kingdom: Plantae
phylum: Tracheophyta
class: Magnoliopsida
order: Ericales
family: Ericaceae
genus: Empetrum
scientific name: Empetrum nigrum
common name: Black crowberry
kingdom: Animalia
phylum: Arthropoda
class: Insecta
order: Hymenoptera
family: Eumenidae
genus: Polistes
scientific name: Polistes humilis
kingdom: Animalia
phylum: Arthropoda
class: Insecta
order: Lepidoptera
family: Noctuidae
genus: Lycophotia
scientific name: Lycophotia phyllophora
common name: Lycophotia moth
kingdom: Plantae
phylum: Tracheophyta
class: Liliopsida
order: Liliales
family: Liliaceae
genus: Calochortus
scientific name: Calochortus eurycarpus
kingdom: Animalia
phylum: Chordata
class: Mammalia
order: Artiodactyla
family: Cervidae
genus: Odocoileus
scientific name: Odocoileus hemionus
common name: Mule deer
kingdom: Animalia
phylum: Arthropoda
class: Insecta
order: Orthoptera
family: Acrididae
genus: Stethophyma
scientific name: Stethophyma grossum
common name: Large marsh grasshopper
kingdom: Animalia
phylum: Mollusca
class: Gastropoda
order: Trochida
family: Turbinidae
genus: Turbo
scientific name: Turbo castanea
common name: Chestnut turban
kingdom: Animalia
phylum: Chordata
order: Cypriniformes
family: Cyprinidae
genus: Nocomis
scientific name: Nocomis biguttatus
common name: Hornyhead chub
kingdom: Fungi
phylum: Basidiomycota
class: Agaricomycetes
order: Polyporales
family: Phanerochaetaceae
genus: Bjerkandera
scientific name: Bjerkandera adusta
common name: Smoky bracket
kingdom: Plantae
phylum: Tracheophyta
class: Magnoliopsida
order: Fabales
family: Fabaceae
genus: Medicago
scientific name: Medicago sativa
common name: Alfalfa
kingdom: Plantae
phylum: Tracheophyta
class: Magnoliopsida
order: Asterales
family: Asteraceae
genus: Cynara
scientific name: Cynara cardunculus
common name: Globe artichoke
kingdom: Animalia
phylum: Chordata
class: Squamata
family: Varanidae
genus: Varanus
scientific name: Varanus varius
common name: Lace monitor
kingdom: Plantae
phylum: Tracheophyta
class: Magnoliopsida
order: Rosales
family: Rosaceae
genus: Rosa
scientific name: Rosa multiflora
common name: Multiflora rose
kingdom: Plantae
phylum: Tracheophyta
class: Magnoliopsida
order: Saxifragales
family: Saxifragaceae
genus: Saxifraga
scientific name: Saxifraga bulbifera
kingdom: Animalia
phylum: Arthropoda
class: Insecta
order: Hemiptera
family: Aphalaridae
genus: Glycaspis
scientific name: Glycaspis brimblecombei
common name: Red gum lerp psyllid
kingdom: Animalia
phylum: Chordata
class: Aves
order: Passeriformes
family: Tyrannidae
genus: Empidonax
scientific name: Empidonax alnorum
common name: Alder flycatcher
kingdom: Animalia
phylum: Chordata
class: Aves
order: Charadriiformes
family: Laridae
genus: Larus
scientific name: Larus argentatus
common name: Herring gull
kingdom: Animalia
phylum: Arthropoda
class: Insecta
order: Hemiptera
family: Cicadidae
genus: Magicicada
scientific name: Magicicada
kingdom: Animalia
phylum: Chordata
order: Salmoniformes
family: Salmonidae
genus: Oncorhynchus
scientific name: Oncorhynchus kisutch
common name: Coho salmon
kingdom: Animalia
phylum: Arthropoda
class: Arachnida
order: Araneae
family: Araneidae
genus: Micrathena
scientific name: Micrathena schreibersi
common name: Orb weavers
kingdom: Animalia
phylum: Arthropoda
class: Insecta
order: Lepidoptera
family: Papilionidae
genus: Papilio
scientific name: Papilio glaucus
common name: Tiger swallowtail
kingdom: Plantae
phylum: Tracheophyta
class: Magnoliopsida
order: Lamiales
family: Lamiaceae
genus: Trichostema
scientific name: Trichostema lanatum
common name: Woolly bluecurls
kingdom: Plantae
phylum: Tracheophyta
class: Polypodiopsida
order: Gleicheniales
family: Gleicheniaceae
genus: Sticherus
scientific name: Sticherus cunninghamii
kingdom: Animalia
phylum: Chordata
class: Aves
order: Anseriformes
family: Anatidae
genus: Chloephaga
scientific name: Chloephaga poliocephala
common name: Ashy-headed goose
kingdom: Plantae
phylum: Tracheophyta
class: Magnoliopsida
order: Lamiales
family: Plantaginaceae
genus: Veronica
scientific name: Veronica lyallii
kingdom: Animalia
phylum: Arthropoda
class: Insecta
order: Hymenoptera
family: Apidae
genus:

• • •

GIVEN PROBLEM: Copy all of the data above line for line, with no changes.

EXPECTED OUTPUT:
kingdom: Plantae
phylum: Tracheophyta
class: Magnoliopsida
order: Ericales
family: Ericaceae
genus: Empetrum
scientific name: Empetrum nigrum
common name: Black crowberry
kingdom: Animalia
phylum: Arthropoda
class: Insecta
order: Hymenoptera
family: Eumenidae
genus: Polistes
scientific name: Polistes humilis
kingdom: Animalia
phylum: Arthropoda
class: Insecta
order: Lepidoptera
family: Noctuidae
genus: Lycophotia
scientific name: Lycophotia phyllophora
common name: Lycophotia moth
kingdom: Plantae
phylum: Tracheophyta
class: Liliopsida
order: Liliales
family: Liliaceae
genus: Calochortus
scientific name: Calochortus eurycarpus
kingdom: Animalia
phylum: Chordata
class: Mammalia
order: Artiodactyla
family: Cervidae
genus: Odocoileus
scientific name: Odocoileus hemionus
common name: Mule deer
kingdom: Animalia
phylum: Arthropoda
class: Insecta
order: Orthoptera
family: Acrididae
genus: Stethophyma
scientific name: Stethophyma grossum
common name: Large marsh grasshopper
kingdom: Animalia
phylum: Mollusca
class: Gastropoda
order: Trochida
family: Turbinidae
genus: Turbo
scientific name: Turbo castanea
common name: Chestnut turban
kingdom: Animalia
phylum: Chordata
order: Cypriniformes
family: Cyprinidae
genus: Nocomis
scientific name: Nocomis biguttatus
common name: Hornyhead chub
kingdom: Fungi
phylum: Basidiomycota
class: Agaricomycetes
order: Polyporales
family: Phanerochaetaceae
genus: Bjerkandera
scientific name: Bjerkandera adusta
common name: Smoky bracket
kingdom: Plantae
phylum: Tracheophyta
class: Magnoliopsida
order: Fabales
family: Fabaceae
genus: Medicago
scientific name: Medicago sativa
common name: Alfalfa
kingdom: Plantae
phylum: Tracheophyta
class: Magnoliopsida
order: Asterales
family: Asteraceae
genus: Cynara
scientific name: Cynara cardunculus
common name: Globe artichoke
kingdom: Animalia
phylum: Chordata
class: Squamata
family: Varanidae
genus: Varanus
scientific name: Varanus varius
common name: Lace monitor
kingdom: Plantae
phylum: Tracheophyta
class: Magnoliopsida
order: Rosales
family: Rosaceae
genus: Rosa
scientific name: Rosa multiflora
common name: Multiflora rose
kingdom: Plantae
phylum: Tracheophyta
class: Magnoliopsida
order: Saxifragales
family: Saxifragaceae
genus: Saxifraga
scientific name: Saxifraga bulbifera
kingdom: Animalia
phylum: Arthropoda
class: Insecta
order: Hemiptera
family: Aphalaridae
genus: Glycaspis
scientific name: Glycaspis brimblecombei
common name: Red gum lerp psyllid
kingdom: Animalia
phylum: Chordata
class: Aves
order: Passeriformes
family: Tyrannidae
genus: Empidonax
scientific name: Empidonax alnorum
common name: Alder flycatcher
kingdom: Animalia
phylum: Chordata
class: Aves
order: Charadriiformes
family: Laridae
genus: Larus
scientific name: Larus argentatus
common name: Herring gull
kingdom: Animalia
phylum: Arthropoda
class: Insecta
order: Hemiptera
family: Cicadidae
genus: Magicicada
scientific name: Magicicada
kingdom: Animalia
phylum: Chordata
order: Salmoniformes
family: Salmonidae
genus: Oncorhynchus
scientific name: Oncorhynchus kisutch
common name: Coho salmon
kingdom: Animalia
phylum: Arthropoda
class: Arachnida
order: Araneae
family: Araneidae
genus: Micrathena
scientific name: Micrathena schreibersi
common name: Orb weavers
kingdom: Animalia
phylum: Arthropoda
class: Insecta
order: Lepidoptera
family: Papilionidae
genus: Papilio
scientific name: Papilio glaucus
common name: Tiger swallowtail
kingdom: Plantae
phylum: Tracheophyta
class: Magnoliopsida
order: Lamiales
family: Lamiaceae
genus: Trichostema
scientific name: Trichostema lanatum
common name: Woolly bluecurls
kingdom: Plantae
phylum: Tracheophyta
class: Polypodiopsida
order: Gleicheniales
family: Gleicheniaceae
genus: Sticherus
scientific name: Sticherus cunninghamii
kingdom: Animalia
phylum: Chordata
class: Aves
order: Anseriformes
family: Anatidae
genus: Chloephaga
scientific name: Chloephaga poliocephala
common name: Ashy-headed goose
kingdom: Plantae
phylum: Tracheophyta
class: Magnoliopsida
order: Lamiales
family: Plantaginaceae
genus: Veronica
scientific name: Veronica lyallii
kingdom: Animalia
phylum: Arthropoda
class: Insecta
order: Hymenoptera
family: Apidae
genus:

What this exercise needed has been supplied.